Records contained in a dataset:
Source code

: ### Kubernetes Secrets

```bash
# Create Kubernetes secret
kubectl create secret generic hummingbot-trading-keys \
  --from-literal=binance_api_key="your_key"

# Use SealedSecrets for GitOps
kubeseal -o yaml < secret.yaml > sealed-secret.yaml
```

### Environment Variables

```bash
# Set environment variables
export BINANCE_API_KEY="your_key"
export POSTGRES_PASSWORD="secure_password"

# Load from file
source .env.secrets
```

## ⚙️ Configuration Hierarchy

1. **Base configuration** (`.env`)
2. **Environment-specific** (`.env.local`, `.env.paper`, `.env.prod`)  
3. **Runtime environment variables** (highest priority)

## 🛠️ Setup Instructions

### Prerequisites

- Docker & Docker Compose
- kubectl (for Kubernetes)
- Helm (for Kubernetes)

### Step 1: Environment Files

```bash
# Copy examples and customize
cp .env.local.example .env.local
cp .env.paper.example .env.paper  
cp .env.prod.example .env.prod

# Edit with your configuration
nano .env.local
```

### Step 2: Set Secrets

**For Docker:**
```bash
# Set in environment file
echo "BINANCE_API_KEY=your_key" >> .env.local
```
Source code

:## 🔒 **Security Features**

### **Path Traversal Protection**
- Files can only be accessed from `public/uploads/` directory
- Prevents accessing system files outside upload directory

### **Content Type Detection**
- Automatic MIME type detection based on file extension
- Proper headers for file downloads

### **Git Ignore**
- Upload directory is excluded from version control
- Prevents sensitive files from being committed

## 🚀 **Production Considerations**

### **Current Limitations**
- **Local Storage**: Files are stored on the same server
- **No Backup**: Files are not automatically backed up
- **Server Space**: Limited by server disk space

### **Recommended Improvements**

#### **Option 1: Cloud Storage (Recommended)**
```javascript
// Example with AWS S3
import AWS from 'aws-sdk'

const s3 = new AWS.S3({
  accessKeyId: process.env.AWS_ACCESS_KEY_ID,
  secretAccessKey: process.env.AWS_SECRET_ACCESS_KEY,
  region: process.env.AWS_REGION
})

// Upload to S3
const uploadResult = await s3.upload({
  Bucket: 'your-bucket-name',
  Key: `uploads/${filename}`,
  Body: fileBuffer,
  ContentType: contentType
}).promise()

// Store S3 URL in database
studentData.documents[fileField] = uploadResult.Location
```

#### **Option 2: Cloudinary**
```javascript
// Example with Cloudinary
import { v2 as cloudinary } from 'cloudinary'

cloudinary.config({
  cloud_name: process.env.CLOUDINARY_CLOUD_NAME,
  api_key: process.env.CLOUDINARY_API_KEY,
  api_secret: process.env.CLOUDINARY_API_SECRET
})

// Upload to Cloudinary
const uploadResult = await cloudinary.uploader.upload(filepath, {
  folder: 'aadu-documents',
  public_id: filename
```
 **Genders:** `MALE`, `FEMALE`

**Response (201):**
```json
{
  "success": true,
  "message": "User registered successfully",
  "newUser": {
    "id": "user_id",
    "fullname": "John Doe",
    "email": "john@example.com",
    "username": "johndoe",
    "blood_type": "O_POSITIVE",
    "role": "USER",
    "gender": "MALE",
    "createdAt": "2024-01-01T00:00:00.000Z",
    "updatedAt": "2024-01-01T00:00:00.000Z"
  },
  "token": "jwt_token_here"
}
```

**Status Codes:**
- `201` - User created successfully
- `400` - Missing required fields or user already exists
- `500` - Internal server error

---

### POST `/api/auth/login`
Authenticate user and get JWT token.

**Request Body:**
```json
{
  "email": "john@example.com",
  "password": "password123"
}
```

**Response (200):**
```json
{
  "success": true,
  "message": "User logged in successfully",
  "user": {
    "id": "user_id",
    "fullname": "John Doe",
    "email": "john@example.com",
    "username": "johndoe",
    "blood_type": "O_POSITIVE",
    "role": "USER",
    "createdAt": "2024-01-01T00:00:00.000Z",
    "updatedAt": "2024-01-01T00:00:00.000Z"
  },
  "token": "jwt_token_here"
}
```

* _Goal of the exercise_
In the records above, find each line with the word "Kubernetes" and copy it out.

* _Task result_
: ### Kubernetes Secrets
# Create Kubernetes secret
- kubectl (for Kubernetes)
- Helm (for Kubernetes)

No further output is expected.